> **To do**
Show each line of the entries below in which the word "Patchwork" appears.

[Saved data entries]
--- START ---

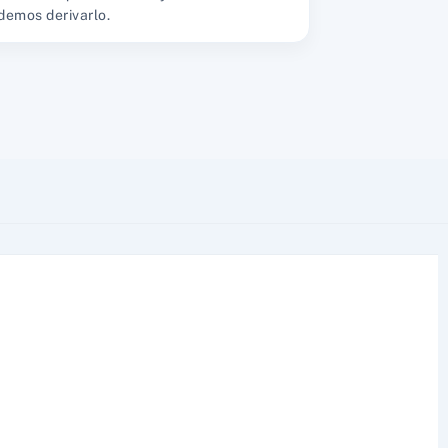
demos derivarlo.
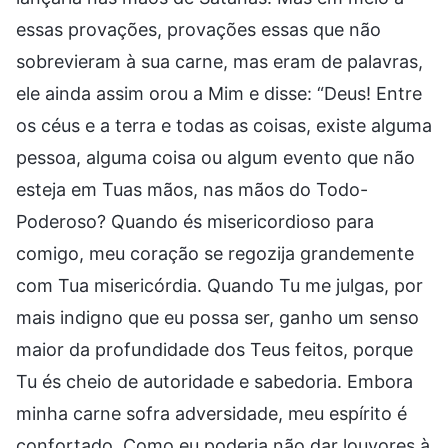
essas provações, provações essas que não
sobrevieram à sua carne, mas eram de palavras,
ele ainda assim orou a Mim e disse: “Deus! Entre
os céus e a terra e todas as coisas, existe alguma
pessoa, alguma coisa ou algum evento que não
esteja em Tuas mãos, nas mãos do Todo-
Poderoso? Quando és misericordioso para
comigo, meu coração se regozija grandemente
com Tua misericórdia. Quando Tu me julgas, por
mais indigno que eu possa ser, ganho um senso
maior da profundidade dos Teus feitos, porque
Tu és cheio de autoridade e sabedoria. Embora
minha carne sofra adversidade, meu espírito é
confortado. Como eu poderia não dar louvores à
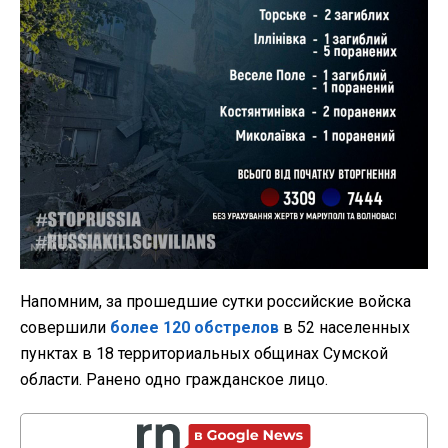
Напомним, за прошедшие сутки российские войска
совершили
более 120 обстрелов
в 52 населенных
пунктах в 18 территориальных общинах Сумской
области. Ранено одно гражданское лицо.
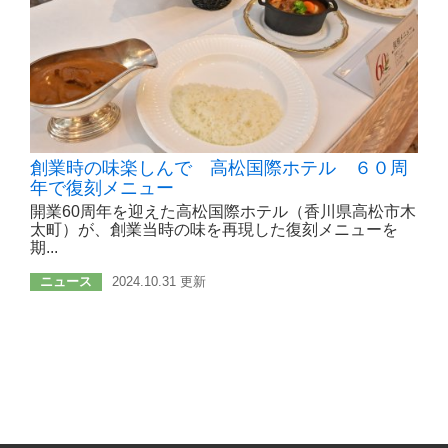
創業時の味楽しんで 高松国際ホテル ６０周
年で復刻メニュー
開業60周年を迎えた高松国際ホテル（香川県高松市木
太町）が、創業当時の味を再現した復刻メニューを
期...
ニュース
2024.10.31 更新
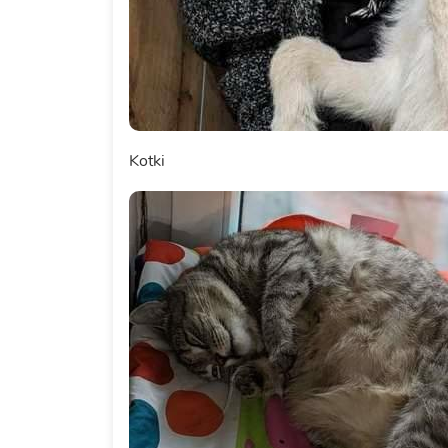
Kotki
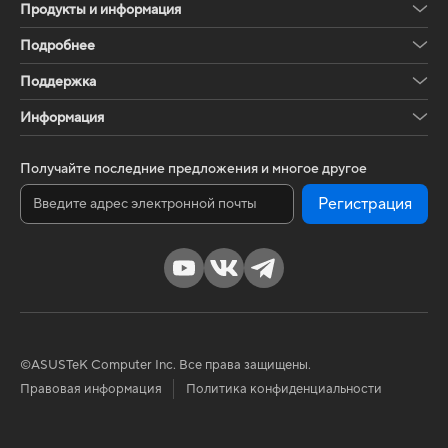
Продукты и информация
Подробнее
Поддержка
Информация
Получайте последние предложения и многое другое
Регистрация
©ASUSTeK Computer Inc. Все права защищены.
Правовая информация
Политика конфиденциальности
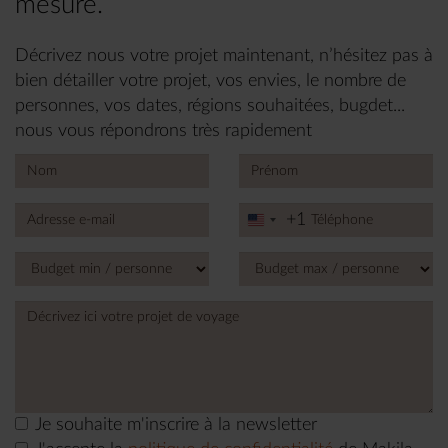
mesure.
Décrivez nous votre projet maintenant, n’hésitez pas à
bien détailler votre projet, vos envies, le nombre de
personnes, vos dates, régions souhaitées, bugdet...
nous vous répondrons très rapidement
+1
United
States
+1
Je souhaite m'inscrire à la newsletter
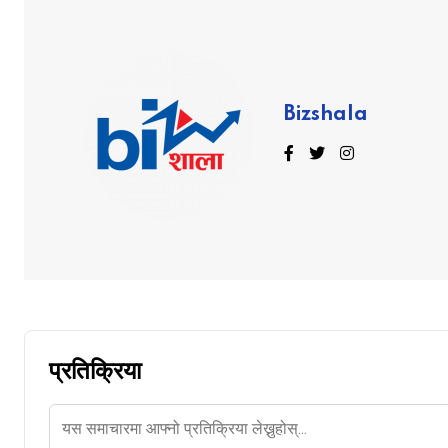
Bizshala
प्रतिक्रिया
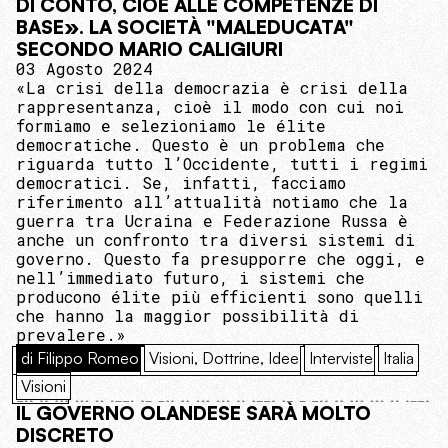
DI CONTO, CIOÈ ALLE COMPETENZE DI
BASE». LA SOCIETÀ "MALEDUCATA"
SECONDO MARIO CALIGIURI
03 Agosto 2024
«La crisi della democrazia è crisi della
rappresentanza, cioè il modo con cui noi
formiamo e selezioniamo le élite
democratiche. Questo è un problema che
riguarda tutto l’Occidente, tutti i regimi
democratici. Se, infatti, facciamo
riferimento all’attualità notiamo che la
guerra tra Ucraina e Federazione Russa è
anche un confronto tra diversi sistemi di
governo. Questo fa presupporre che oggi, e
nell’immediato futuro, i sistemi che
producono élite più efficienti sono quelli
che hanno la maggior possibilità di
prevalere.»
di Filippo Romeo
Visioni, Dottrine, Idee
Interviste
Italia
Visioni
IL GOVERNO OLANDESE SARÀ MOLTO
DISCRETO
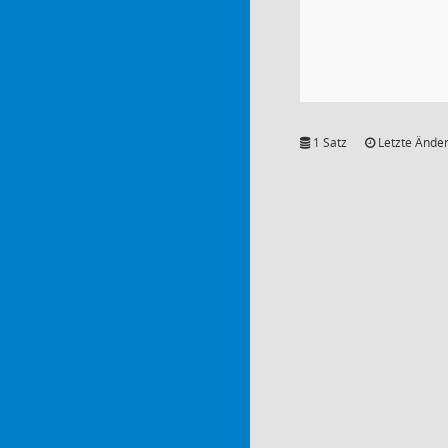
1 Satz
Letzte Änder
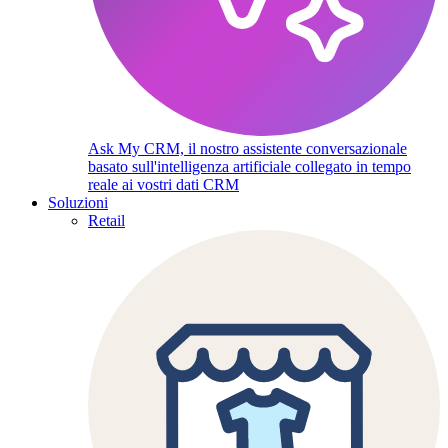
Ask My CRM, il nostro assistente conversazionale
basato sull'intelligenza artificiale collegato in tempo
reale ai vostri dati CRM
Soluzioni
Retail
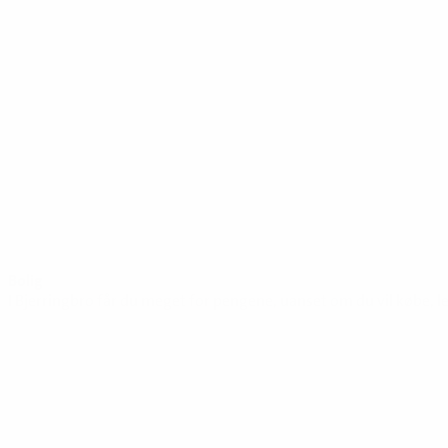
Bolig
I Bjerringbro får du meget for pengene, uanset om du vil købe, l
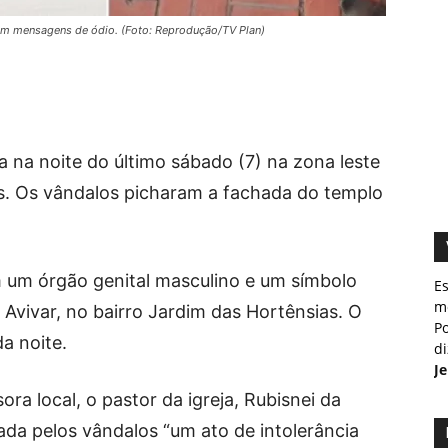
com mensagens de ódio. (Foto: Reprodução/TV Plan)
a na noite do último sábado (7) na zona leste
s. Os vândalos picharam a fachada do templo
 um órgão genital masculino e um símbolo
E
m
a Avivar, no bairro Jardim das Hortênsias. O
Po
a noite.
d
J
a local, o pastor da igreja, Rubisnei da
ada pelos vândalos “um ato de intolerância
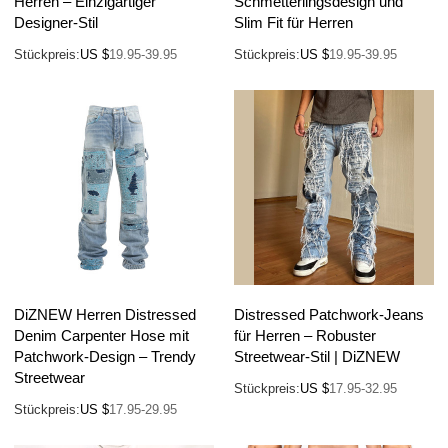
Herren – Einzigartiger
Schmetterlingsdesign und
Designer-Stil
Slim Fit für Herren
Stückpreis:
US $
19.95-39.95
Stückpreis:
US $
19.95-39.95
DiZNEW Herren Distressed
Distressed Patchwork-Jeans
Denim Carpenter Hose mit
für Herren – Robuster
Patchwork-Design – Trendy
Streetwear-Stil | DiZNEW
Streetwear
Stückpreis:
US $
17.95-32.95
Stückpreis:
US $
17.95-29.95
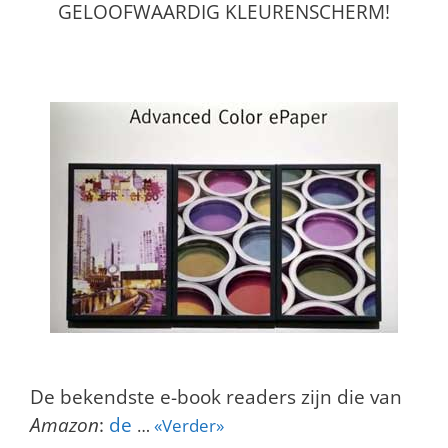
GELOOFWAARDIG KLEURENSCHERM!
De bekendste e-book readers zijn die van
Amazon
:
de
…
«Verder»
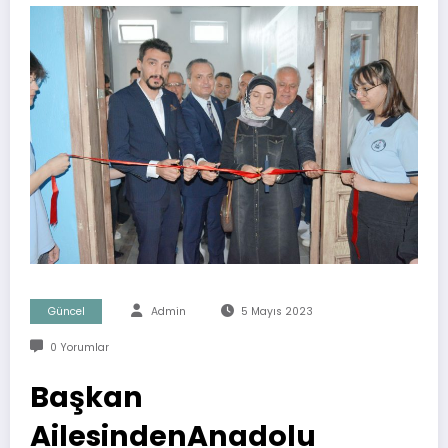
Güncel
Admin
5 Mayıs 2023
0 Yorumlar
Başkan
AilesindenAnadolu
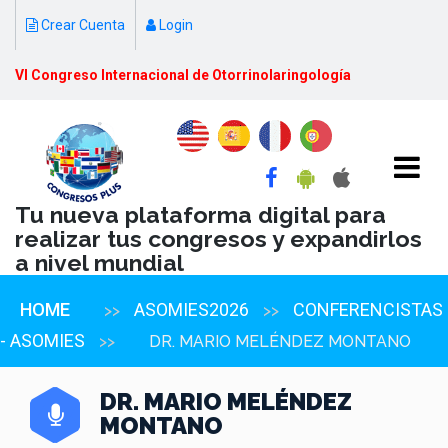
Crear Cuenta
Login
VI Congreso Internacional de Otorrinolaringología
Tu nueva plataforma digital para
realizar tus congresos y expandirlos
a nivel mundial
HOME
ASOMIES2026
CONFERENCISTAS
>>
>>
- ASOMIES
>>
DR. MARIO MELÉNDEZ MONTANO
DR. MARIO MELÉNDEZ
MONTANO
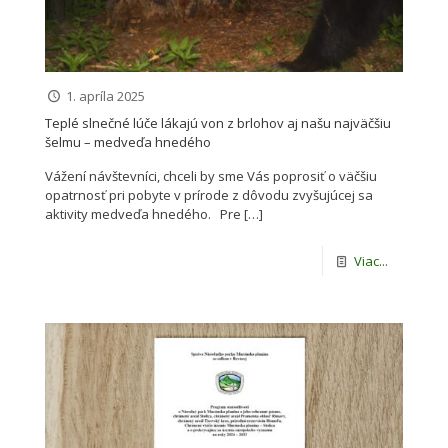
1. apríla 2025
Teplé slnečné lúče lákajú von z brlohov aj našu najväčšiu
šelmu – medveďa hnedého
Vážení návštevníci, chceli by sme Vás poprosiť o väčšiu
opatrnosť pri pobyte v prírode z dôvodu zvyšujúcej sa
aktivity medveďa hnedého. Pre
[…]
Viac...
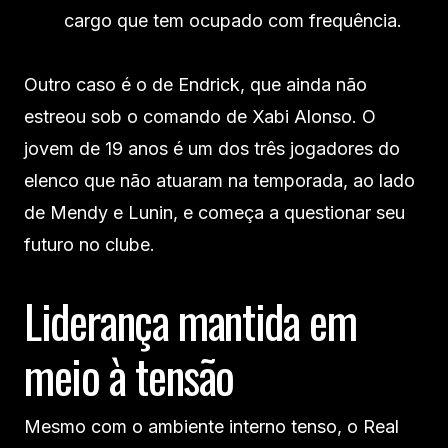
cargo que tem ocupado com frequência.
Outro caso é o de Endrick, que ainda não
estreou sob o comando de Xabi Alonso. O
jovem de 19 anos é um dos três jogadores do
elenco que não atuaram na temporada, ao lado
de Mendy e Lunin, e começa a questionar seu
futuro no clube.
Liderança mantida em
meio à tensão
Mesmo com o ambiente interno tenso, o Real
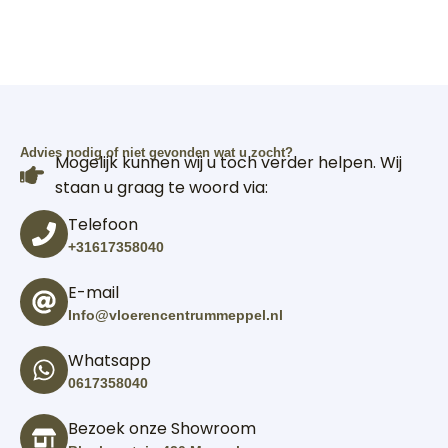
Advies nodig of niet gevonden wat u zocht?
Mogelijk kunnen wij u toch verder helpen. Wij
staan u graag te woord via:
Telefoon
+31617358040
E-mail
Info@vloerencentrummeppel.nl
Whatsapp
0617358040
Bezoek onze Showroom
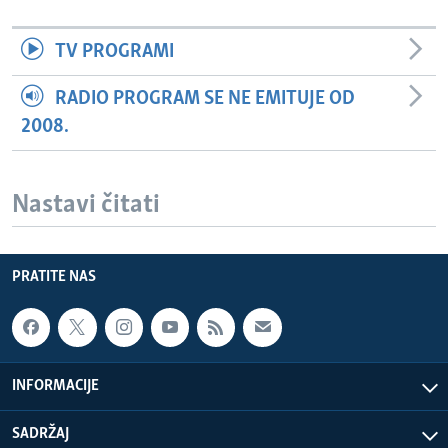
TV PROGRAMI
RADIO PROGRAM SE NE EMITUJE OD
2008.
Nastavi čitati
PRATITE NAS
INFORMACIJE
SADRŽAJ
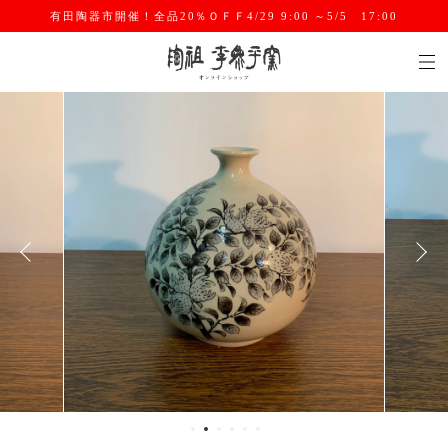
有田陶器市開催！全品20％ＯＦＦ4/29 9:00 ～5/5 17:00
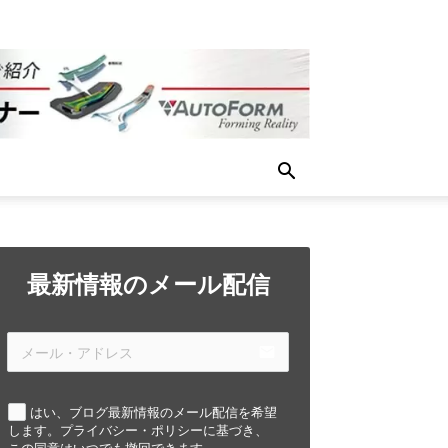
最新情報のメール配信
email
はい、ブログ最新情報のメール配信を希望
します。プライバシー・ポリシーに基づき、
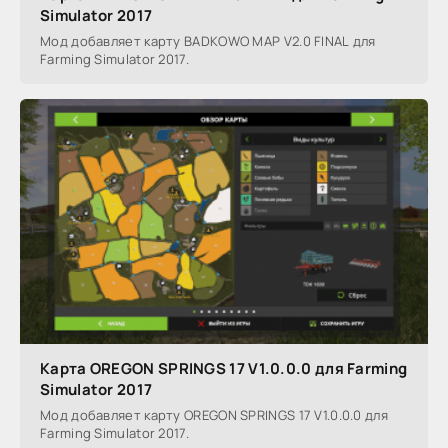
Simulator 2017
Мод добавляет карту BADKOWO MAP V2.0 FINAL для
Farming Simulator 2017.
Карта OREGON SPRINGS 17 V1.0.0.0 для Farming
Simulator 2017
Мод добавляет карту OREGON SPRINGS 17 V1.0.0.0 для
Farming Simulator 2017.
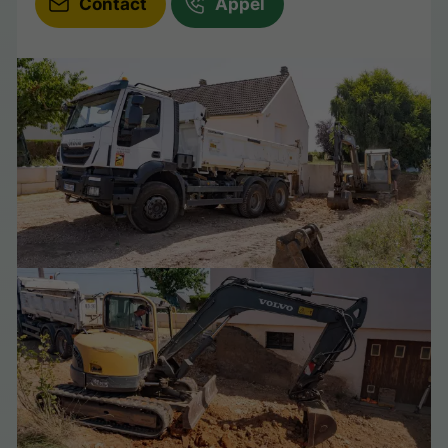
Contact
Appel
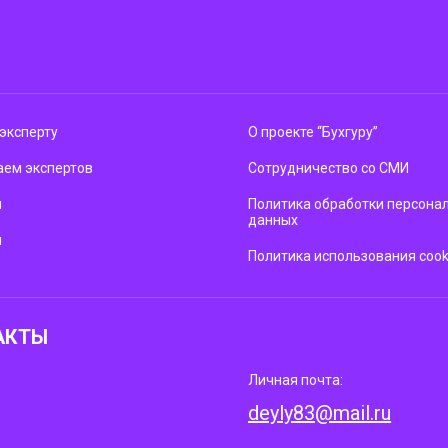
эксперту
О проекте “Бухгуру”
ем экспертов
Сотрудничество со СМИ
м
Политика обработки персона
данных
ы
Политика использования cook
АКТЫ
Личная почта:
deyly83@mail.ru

--- END ---

> **Result for this exercise**
Distressed Patchwork-Jeans
Patchwork-Design – Trendy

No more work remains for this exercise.